C. F. Koehnen has one on their web site.
For filling a few tubes you can buy plastic irrigation tubing and cut it to 1" engths and stuff them with queen cage candy
Ernie


----------



## JohnBeeMan (Feb 24, 2004)

It would be nice if you could get empty /unused caulk tubes - fill them with candy, insert plunger pad, place in caulk gun and fill away.


----------



## power napper (Apr 2, 2005)

Never tried but this might work.

Pamper Chef makes a tool for stuffing pastries and icing fancy attatchments--there are several spouts in the attatchments, my Mother in Law uses it to fill the ladylocks with icing.
Easy to use, not hard to clean, buy one for your wife next holiday so you can use it to fill the queen cages.

Number of the unit is 1525.

Pamperedchef.com


----------



## Countryboy (Feb 15, 2009)

I imagine a jerky stuffer would be more durable than one for icing and pastry stuffing.


----------



## gregstahlman (Oct 7, 2009)

Thanks for the info guys


----------



## JSL (Sep 22, 2007)

Greg,

I believe Koehnens sells filled candy tubes for the California Mini Cages, but I do not recall them actually selling the machine they designed to fill them.

Can't remember if I saw it at Koehnens or it was another beekeeper, but there was another way to fill the tubes a little faster than one at a time.

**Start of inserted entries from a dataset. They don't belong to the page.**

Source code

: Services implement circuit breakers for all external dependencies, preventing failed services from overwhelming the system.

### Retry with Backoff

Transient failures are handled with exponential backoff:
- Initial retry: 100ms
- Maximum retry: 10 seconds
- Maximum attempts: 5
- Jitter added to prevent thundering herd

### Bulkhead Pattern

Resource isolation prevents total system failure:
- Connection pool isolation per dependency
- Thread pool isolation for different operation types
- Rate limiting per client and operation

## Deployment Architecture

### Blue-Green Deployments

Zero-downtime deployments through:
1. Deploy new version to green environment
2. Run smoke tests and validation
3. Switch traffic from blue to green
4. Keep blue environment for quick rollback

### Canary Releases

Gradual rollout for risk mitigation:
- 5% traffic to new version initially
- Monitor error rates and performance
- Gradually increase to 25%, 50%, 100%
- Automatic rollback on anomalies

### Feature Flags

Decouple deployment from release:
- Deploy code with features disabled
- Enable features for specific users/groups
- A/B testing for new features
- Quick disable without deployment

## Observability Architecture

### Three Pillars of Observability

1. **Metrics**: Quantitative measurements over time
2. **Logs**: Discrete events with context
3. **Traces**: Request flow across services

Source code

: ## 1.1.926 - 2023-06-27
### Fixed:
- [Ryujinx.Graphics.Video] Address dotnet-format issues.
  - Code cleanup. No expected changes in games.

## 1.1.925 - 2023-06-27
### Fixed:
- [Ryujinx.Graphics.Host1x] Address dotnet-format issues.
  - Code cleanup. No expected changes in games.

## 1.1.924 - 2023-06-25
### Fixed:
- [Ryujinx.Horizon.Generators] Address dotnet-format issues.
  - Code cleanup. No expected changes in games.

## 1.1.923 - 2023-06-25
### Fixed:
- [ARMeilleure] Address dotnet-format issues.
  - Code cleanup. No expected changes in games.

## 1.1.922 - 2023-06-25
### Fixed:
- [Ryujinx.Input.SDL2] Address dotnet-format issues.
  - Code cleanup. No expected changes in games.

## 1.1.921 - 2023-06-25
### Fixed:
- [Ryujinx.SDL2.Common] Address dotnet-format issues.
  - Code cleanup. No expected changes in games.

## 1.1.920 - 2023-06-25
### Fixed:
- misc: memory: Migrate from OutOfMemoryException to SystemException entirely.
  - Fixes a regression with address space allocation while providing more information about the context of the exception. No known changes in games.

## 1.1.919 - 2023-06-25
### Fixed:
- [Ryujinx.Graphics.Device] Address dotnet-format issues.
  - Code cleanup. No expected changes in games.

They were using small plastic boxes similar to a comb honey box filled with queen candy and then pressing empty tubes into the candy and closing the lid. Looked a little faster than one at a time.

Joe


----------



## Merlyn Votaw (Jun 23, 2008)

Most everyone has forgot more about bees than I will ever know but I was told thet MARSHMELLOWS make good candy for bees.Itseems to me that MARSHMELLOWS would be simpler than making candy.I am new BEEK so I may be wrong.


----------



## BEES4U (Oct 10, 2007)

JSL

The C.F.K. web site had a photo of a person filling the tubes by machine. Or, they used to show that photo.
I could modify a tortilla press into a tube filler if I had to.
a little filling jig, a little compressed air, a little ingenuity and it's done
Ernie


----------